When we last left the not-so-cozy little town of Derry, Maine it was 1989 and the seven friends who make up “The Losers Club” had vanquished the sinister child-chomping clown Pennywise (Bill Skarsgard). Knowing the possibility that he could return in 27 years, the group vows to come back to Derry if Pennywise every resurfaces. If that doesn’t scream sequel nothing does.
To be fair Stephen King’s best-selling novel made a clear that a sequel was all but guaranteed. And it’s not like the filmmakers weren’t saying as much before the first “It” even hit theaters. And I’m sure Warner Bros. didn’t mind making another film considering the first one brought in over $700 million against a modest $35 million budget.
“It: Chapter Two” deals with the inevitable return of Pennywise after 27 years in hibernation. A new cast plays the all grown up “Losers” while the original cast returns playing their younger selves in numerous flashbacks. Mike (Isaiah Mustafa) ends up being the only one who stayed in Derry and when he sees signs of the killer clown’s return he contacts the “Losers” to fulfill their oath. Strangely, with the exception of Mike, the group have forgotten key details of their friendship and their time in Derry. Turns out the further you get away from the town the less you remember.
Bill (James McAvoy), Beverly (Jessica Chastain), Richie (Bill Hader), Ben (Jay Ryan), Eddie (James Ransone), and Stanley (Andy Bean) receive calls from Mike beginning their slow drip of returning memories. It also begins the film’s overly long and cumbersome task of getting these characters from Point A to Point B while checking off a lot of boxes along the way.
Navigating the unwieldy plot is just one of the problems effecting this overstuffed and wildly uneven sequel. The first film proved that these characters were at their best when they were together. “Chapter Two” fails to tap into that by keeping them apart for far too long. Take a long middle segment where each person goes out on their own to find their “artifact” hidden somewhere in Derry. It’s meant to show them facing and overcoming a buried fear from their past, but it plays out like one staged horror set piece after another some. A couple are good including Beverly’s despite it being completely spoiled in the trailers. Some are more interested in the grotesque while others are just ridiculous.
A couple of moments do hit home particularly when the group discovers their old underground clubhouse. The scene blends together sequences of the young and old in a way that makes their friendships seem authentic and tangible. There is also a tender emotional tug from the movie’s final few minutes that you can’t help but be effected by despite the bumpy road to get there.
A few other things contribute to this disappointing followup. Several aimless story-threads are introduced that literally go nowhere. There is a fizzling love triangle that is all but abandoned. We get several hokey and uninspired appearances by Henry Bowers, the raving lunatic bully from the first film, then he is just dropped.
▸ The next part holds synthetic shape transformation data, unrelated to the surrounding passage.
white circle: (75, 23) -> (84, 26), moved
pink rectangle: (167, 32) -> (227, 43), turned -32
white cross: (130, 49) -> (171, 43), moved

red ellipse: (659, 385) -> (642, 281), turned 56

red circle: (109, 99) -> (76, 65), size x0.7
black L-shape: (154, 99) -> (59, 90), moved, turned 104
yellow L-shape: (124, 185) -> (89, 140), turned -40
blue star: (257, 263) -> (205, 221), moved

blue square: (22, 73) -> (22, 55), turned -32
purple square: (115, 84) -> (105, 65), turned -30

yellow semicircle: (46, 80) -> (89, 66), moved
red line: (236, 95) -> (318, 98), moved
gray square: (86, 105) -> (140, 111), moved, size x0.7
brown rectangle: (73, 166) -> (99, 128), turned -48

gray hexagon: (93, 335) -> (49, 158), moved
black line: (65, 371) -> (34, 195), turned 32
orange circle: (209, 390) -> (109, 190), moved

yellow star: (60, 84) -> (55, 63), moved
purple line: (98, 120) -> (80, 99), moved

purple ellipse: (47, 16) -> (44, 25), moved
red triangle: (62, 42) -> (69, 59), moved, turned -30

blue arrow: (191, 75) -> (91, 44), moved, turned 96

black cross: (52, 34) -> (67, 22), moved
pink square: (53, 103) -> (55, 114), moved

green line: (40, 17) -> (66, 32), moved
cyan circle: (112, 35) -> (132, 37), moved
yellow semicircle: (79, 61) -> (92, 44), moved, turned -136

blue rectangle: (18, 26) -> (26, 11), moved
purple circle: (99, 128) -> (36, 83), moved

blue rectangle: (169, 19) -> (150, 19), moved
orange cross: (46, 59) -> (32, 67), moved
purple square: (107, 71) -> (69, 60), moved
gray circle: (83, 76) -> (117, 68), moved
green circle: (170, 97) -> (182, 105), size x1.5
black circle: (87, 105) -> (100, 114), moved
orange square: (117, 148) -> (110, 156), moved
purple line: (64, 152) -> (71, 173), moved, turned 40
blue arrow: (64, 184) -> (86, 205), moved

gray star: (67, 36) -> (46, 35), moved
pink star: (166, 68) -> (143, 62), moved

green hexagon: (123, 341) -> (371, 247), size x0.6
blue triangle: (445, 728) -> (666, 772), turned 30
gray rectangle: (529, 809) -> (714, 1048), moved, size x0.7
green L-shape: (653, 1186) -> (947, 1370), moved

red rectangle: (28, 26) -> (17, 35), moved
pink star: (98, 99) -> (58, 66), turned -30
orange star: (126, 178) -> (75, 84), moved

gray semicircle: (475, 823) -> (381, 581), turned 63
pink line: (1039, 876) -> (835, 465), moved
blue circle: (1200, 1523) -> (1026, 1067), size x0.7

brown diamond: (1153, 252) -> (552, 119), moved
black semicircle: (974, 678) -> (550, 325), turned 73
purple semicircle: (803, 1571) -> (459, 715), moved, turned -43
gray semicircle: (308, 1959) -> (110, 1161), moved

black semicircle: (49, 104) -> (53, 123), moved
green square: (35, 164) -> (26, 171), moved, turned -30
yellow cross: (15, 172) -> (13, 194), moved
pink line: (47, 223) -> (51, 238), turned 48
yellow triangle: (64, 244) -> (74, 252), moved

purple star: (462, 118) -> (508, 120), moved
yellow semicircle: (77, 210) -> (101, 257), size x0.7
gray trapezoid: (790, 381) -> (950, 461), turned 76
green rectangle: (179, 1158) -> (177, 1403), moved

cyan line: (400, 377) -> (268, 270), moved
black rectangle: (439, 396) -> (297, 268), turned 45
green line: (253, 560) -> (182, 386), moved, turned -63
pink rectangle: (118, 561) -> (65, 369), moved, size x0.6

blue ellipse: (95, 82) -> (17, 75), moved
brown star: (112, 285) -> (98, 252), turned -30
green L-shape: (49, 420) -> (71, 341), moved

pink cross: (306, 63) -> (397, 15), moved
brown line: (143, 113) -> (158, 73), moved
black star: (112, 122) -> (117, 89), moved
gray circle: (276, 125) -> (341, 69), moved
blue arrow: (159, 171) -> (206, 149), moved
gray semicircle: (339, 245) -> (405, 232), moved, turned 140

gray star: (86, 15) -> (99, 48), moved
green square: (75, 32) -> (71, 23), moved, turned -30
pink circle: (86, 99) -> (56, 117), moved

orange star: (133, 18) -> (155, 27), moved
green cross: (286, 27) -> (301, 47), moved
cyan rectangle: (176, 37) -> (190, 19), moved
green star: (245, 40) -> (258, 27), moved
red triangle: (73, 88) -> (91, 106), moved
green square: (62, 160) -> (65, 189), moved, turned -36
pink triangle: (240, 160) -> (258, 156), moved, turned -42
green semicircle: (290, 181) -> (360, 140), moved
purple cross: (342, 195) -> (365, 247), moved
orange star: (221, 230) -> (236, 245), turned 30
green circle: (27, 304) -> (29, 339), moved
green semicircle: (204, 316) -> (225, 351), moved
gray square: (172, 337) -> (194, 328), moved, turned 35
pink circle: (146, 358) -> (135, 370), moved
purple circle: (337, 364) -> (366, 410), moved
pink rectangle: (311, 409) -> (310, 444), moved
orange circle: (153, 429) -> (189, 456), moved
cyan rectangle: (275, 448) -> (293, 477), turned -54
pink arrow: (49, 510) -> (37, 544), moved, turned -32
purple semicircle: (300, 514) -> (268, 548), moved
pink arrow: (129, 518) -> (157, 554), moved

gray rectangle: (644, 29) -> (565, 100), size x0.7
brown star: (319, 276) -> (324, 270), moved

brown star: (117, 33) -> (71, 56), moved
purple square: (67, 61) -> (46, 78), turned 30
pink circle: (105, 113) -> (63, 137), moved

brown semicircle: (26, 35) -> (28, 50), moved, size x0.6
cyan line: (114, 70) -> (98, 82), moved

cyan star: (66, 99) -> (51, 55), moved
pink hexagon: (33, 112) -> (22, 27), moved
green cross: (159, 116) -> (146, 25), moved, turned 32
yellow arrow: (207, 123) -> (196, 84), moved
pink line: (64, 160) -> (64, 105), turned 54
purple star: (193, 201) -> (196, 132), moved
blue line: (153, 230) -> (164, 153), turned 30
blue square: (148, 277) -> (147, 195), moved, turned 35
Oh, and then there’s all of the supernatural mumbo-jumbo regarding a Native American tribe and mystical rituals that proves to be a waste of time. With all of this stuffing it’s no wonder the movie clocks in at just under three hours.
But perhaps the biggest frustration is with the handling of Pennywise. It’s as if returning director Andy Muschietti and screenwriter Gary Dauberman forgot what made him such a deliciously wicked part of the first film. With the exception of one lone scene Pennywise is relegated to the background of a series of set pieces. Gone is the creepy psychological terror and menacing presence. And Skarsgard, who was so good in the first movie, isn’t given the space to unsettle us. It’s such a shame.
Inconsistent visual effects that are more interested in shocking us than frightening us. An overly long running time clogged with too much filler and not enough drama. A good cast (particularly Chastain, McAvoy, and Hader) hampered by a scattershot script. Too many things weigh “It: Chapter Two” down and keep it from resonating like the first chapter. And too much time is squandered in the wrong places. I hate to say it, but I was happy when it finally ended.